- WHAT YOU WILL DO:
Repeat every line of the data exactly; the pictures stay out.

:: TASK DATA

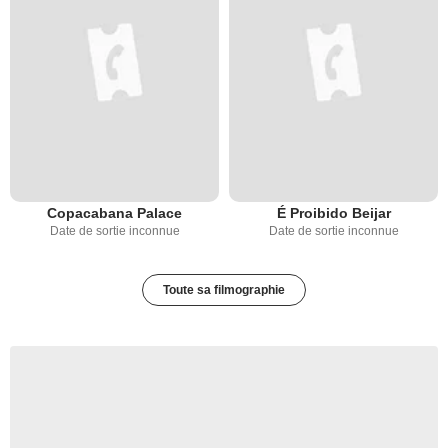
Copacabana Palace
É Proibido Beijar
Date de sortie inconnue
Date de sortie inconnue
Toute sa filmographie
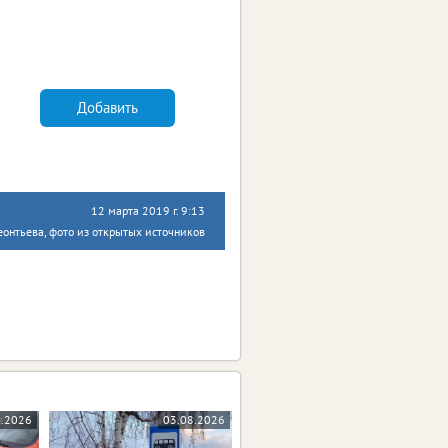
Добавить
12 марта 2019 г. 9:13
онтьева, фото из открытых источников
8.2026
03.08.2026
31.07.2026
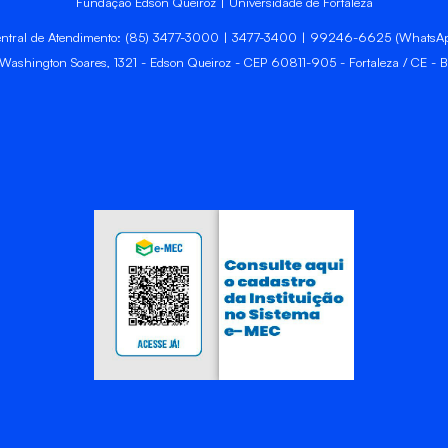
Fundação Edson Queiroz | Universidade de Fortaleza
ntral de Atendimento: (85) 3477-3000 | 3477-3400 | 99246-6625 (WhatsA
 Washington Soares, 1321 - Edson Queiroz - CEP 60811-905 - Fortaleza / CE - Br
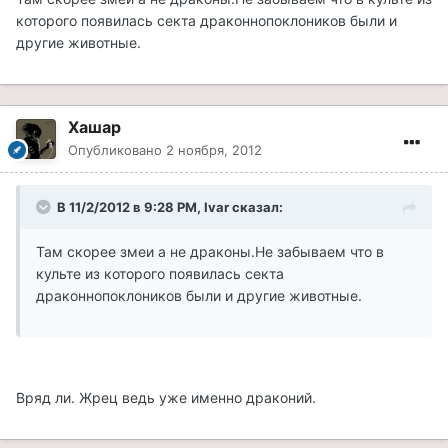
которого появилась секта драконнопоклоников были и
другие животные.
Хашар
Опубликовано
2 ноября, 2012
В 11/2/2012 в 9:28 PM, Ivar сказал:
Там скорее змеи а не драконы.Не забываем что в
культе из которого появилась секта
драконнопоклоников были и другие животные.
Вряд ли. Жрец ведь уже именно драконий.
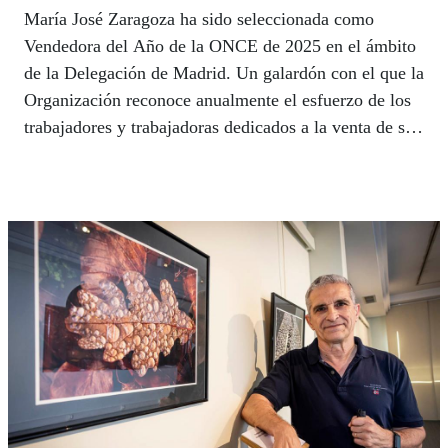
María José Zaragoza ha sido seleccionada como
Vendedora del Año de la ONCE de 2025 en el ámbito
de la Delegación de Madrid. Un galardón con el que la
Organización reconoce anualmente el esfuerzo de los
trabajadores y trabajadoras dedicados a la venta de sus
diferentes productos de lotería responsable, así como
la actitud en su puesto de trabajo, la implicación con
los clientes o el compromiso con la labor social de la
ONCE.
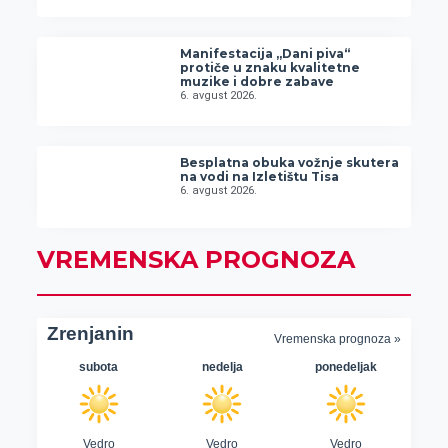
Manifestacija „Dani piva“
protiče u znaku kvalitetne
muzike i dobre zabave
6. avgust 2026.
Besplatna obuka vožnje skutera
na vodi na Izletištu Tisa
6. avgust 2026.
VREMENSKA PROGNOZA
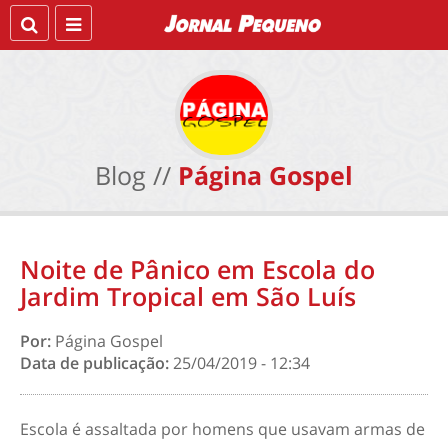
Blog //
Página Gospel
Noite de Pânico em Escola do
Jardim Tropical em São Luís
Por:
Página Gospel
Data de publicação:
25/04/2019 - 12:34
Escola é assaltada por homens que usavam armas de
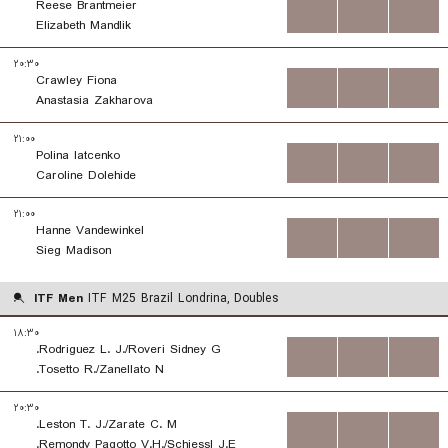
Reese Brantmeier
...
...
...
Elizabeth Mandlik
۲۰:۳۰
Crawley Fiona
...
...
...
Anastasia Zakharova
۲۱:۰۰
Polina Iatcenko
...
...
...
Caroline Dolehide
۲۱:۰۰
Hanne Vandewinkel
...
...
...
Sieg Madison
ITF Men
ITF M25 Brazil Londrina, Doubles
۱۸:۳۰
Rodriguez L. J./Roveri Sidney G.
...
...
...
Tosetto R./Zanellato N.
۲۰:۳۰
Leston T. J./Zarate C. M.
...
...
...
Remondy Pagotto V.H./Schiessl J.E.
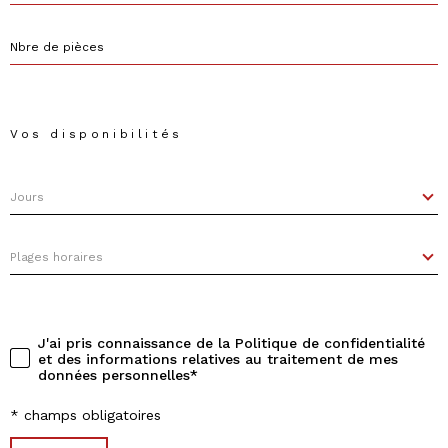
Nbre
de
pièces
Vos disponibilités
Jours
Jours
Plages
Plages horaires
horaires
J'ai pris connaissance de la Politique de confidentialité
Validation
et des informations relatives au traitement de mes
données personnelles*
* champs obligatoires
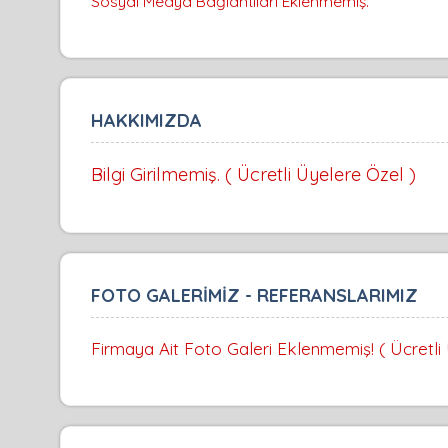
Sosyal Medya Bağlantıları Eklenmemiş.
HAKKIMIZDA
Bilgi Girilmemiş. ( Ücretli Üyelere Özel )
FOTO GALERİMİZ - REFERANSLARIMIZ
Firmaya Ait Foto Galeri Eklenmemiş! ( Ücretli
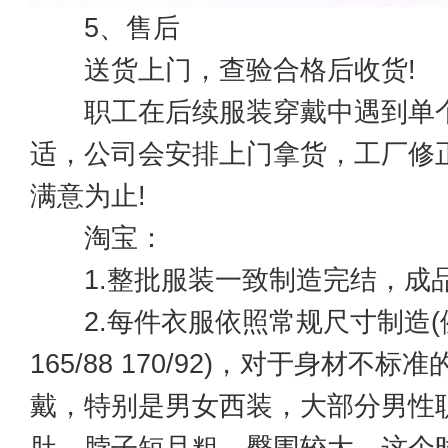
5、售后
送货上门，查验合格后收货!
职工在后续服装穿戴中遇到单
适，公司会安排上门拿货，工厂修
满意为止!
淘宝：
1.整批服装一致制造完结，成品
2.每件衣服依照常规尺寸制造(例如
165/88 170/92)，对于身材不
戴，特别是男女西装，大部分男性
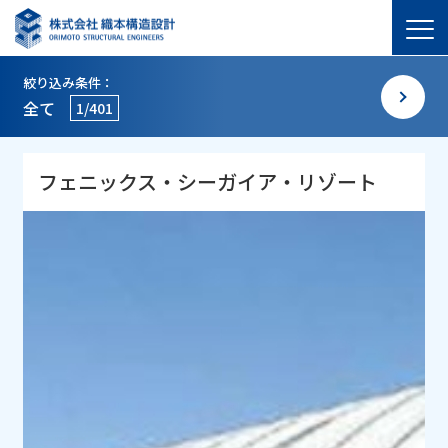
絞り込み条件：
全て
1/401
フェニックス・シーガイア・リゾート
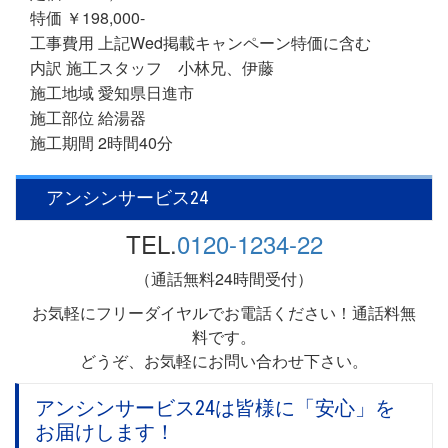
特価 ￥198,000-
工事費用 上記Wed掲載キャンペーン特価に含む
内訳 施工スタッフ 小林兄、伊藤
施工地域 愛知県日進市
施工部位 給湯器
施工期間 2時間40分
アンシンサービス24
TEL.
0120-1234-22
（通話無料24時間受付）
お気軽にフリーダイヤルでお電話ください！通話料無
料です。
どうぞ、お気軽にお問い合わせ下さい。
アンシンサービス24は皆様に「安心」を
お届けします！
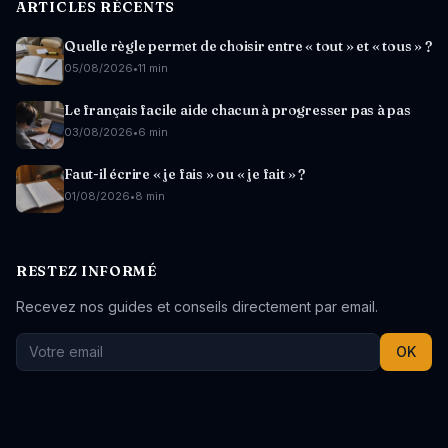
ARTICLES RÉCENTS
Quelle règle permet de choisir entre « tout » et « tous » ?
05/08/2026
•
11 min
Le français facile aide chacun à progresser pas à pas
03/08/2026
•
6 min
Faut-il écrire « je fais » ou « je fait » ?
01/08/2026
•
8 min
RESTEZ INFORMÉ
Recevez nos guides et conseils directement par email.
OK
Réseaux sociaux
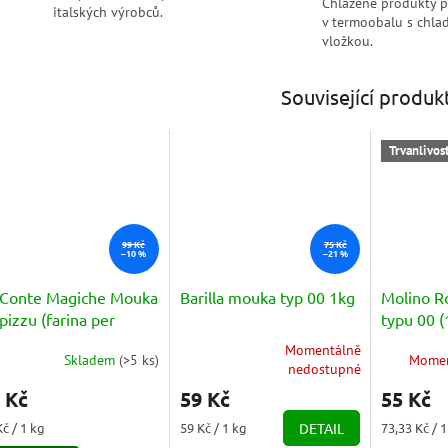
Chlazené produkty 
italských výrobců.
v termoobalu s chlad
vložkou.
Související produk
Trvanlivos
99 Kč
75 Kč
–10 %
–21 %
 Conte Magiche Mouka
Barilla mouka typ 00 1kg
Molino R
pizzu (farina per
typu 00 (
za) 1kg
VPACK 7
Momentálně
Skladem
(
>5 ks
)
Momen
měrné
Průměrné
nedostupné
nocení
hodnocení
 Kč
59 Kč
55 Kč
duktu
produktu
je
ná
Měrná
Měrná
Kč / 1 kg
59 Kč / 1 kg
DETAIL
73,33 Kč / 
5,0
a:
cena:
cena:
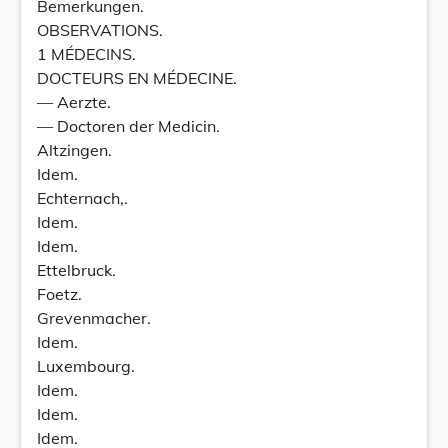
Bemerkungen.
OBSERVATIONS.
1 MÉDECINS.
DOCTEURS EN MÉDECINE.
— Aerzte.
— Doctoren der Medicin.
Altzingen.
Idem.
Echternach,.
Idem.
Idem.
Ettelbruck.
Foetz.
Grevenmacher.
Idem.
Luxembourg.
Idem.
Idem.
Idem.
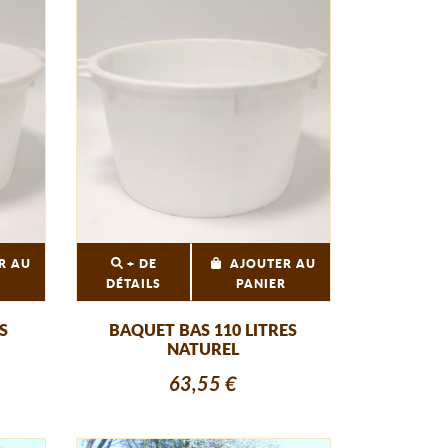
R AU
+ DE
AJOUTER AU
R
DÉTAILS
PANIER
S
BAQUET BAS 110 LITRES
NATUREL
63,55 €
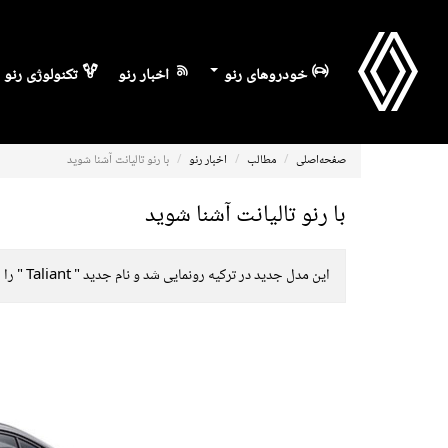
خودروهای رنو
اخبار رنو
تکنولوژی رنو
صفحه‌اصلی
مطالب
اخبار رنو
با رنو تالیانت آشنا شوید
با رنو تالیانت آشنا شوید
این مدل جدید در ترکیه رونمایی شد و نام جدید " Taliant " را جایگزین Symbol کرد که این شرکت از سال ۱۹۹۹ و به عنوان نسل دوم سدان کلیو از آن استفاده می کند.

::::

- SOLUTION TO THIS EXERCISE:
Copacabana Palace
É Proibido Beijar
Date de sortie inconnue
Date de sortie inconnue
Toute sa filmographie
Добавить
12 марта 2019 г. 9:13
онтьева, фото из открытых источников
8.2026
03.08.2026
31.07.2026
Fundação Edson Queiroz | Universidade de Fortaleza
ntral de Atendimento: (85) 3477-3000 | 3477-3400 | 99246-6625 (WhatsA
 Washington Soares, 1321 - Edson Queiroz - CEP 60811-905 - Fortaleza / CE - Br
которого появилась секта драконнопоклоников были и
другие животные.
Хашар
Опубликовано
2 ноября, 2012
В 11/2/2012 в 9:28 PM, Ivar сказал:
Там скорее змеи а не драконы.Не забываем что в
культе из которого появилась секта
драконнопоклоников были и другие животные.
Вряд ли. Жрец ведь уже именно драконий.
María José Zaragoza ha sido seleccionada como
Vendedora del Año de la ONCE de 2025 en el ámbito
de la Delegación de Madrid. Un galardón con el que la
Organización reconoce anualmente el esfuerzo de los
trabajadores y trabajadoras dedicados a la venta de sus
diferentes productos de lotería responsable, así como
la actitud en su puesto de trabajo, la implicación con
los clientes o el compromiso con la labor social de la
ONCE.
Manifestacija „Dani piva“
protiče u znaku kvalitetne
muzike i dobre zabave
6. avgust 2026.
Besplatna obuka vožnje skutera
na vodi na Izletištu Tisa
6. avgust 2026.
VREMENSKA PROGNOZA
Blog //
Página Gospel
Noite de Pânico em Escola do
Jardim Tropical em São Luís
Por:
Página Gospel
Data de publicação:
25/04/2019 - 12:34
Escola é assaltada por homens que usavam armas de
Reese Brantmeier
...
...
...
Elizabeth Mandlik
۲۰:۳۰
Crawley Fiona
...
...
...
Anastasia Zakharova
۲۱:۰۰
Polina Iatcenko
...
...
...
Caroline Dolehide
۲۱:۰۰
Hanne Vandewinkel
...
...
...
Sieg Madison
ITF Men
ITF M25 Brazil Londrina, Doubles
۱۸:۳۰
Rodriguez L. J./Roveri Sidney G.
...
...
...
Tosetto R./Zanellato N.
۲۰:۳۰
Leston T. J./Zarate C. M.
...
...
...
Remondy Pagotto V.H./Schiessl J.E.
Nbre
de
pièces
Vos disponibilités
Jours
Jours
Plages
Plages horaires
horaires
J'ai pris connaissance de la Politique de confidentialité
Validation
et des informations relatives au traitement de mes
données personnelles*
* champs obligatoires
Sosyal Medya Bağlantıları Eklenmemiş.
HAKKIMIZDA
Bilgi Girilmemiş. ( Ücretli Üyelere Özel )
FOTO GALERİMİZ - REFERANSLARIMIZ
Firmaya Ait Foto Galeri Eklenmemiş! ( Ücretli
5、售后
送货上门，查验合格后收货!
职工在后续服装穿戴中遇到单
适，公司会安排上门拿货，工厂修
满意为止!
淘宝：
1.整批服装一致制造完结，成品
2.每件衣服依照常规尺寸制造(例如
165/88 170/92)，对于身材不
戴，特别是男女西装，大部分男性
絞り込み条件：
全て
1/401
フェニックス・シーガイア・リゾート
特価 ￥198,000-
工事費用 上記Wed掲載キャンペーン特価に含む
内訳 施工スタッフ 小林兄、伊藤
施工地域 愛知県日進市
施工部位 給湯器
施工期間 2時間40分
アンシンサービス24
TEL.
0120-1234-22
（通話無料24時間受付）
お気軽にフリーダイヤルでお電話ください！通話料無
料です。
どうぞ、お気軽にお問い合わせ下さい。
アンシンサービス24は皆様に「安心」を
お届けします！
ARTICLES RÉCENTS
Quelle règle permet de choisir entre « tout » et « tous » ?
05/08/2026
•
11 min
Le français facile aide chacun à progresser pas à pas
03/08/2026
•
6 min
Faut-il écrire « je fais » ou « je fait » ?
01/08/2026
•
8 min
RESTEZ INFORMÉ
Recevez nos guides et conseils directement par email.
OK
Réseaux sociaux
Chlazené produkty 
italských výrobců.
v termoobalu s chlad
vložkou.
Související produk
Trvanlivos
99 Kč
75 Kč
–10 %
–21 %
 Conte Magiche Mouka
Barilla mouka typ 00 1kg
Molino R
pizzu (farina per
typu 00 (
za) 1kg
VPACK 7
Momentálně
Skladem
(
>5 ks
)
Momen
měrné
Průměrné
nedostupné
nocení
hodnocení
 Kč
59 Kč
55 Kč
duktu
produktu
je
ná
Měrná
Měrná
Kč / 1 kg
59 Kč / 1 kg
DETAIL
73,33 Kč / 
5,0
a:
cena:
cena:
Bemerkungen.
OBSERVATIONS.
1 MÉDECINS.
DOCTEURS EN MÉDECINE.
— Aerzte.
— Doctoren der Medicin.
Altzingen.
Idem.
Echternach,.
Idem.
Idem.
Ettelbruck.
Foetz.
Grevenmacher.
Idem.
Luxembourg.
Idem.
Idem.
Idem.
R AU
+ DE
AJOUTER AU
R
DÉTAILS
PANIER
S
BAQUET BAS 110 LITRES
NATUREL
63,55 €
خودروهای رنو
اخبار رنو
تکنولوژی رنو
صفحه‌اصلی
مطالب
اخبار رنو
با رنو تالیانت آشنا شوید
با رنو تالیانت آشنا شوید
این مدل جدید در ترکیه رونمایی شد و نام جدید " Taliant " را جایگزین Symbol کرد که این شرکت از سال ۱۹۹۹ و به عنوان نسل دوم سدان کلیو از آن استفاده می کند.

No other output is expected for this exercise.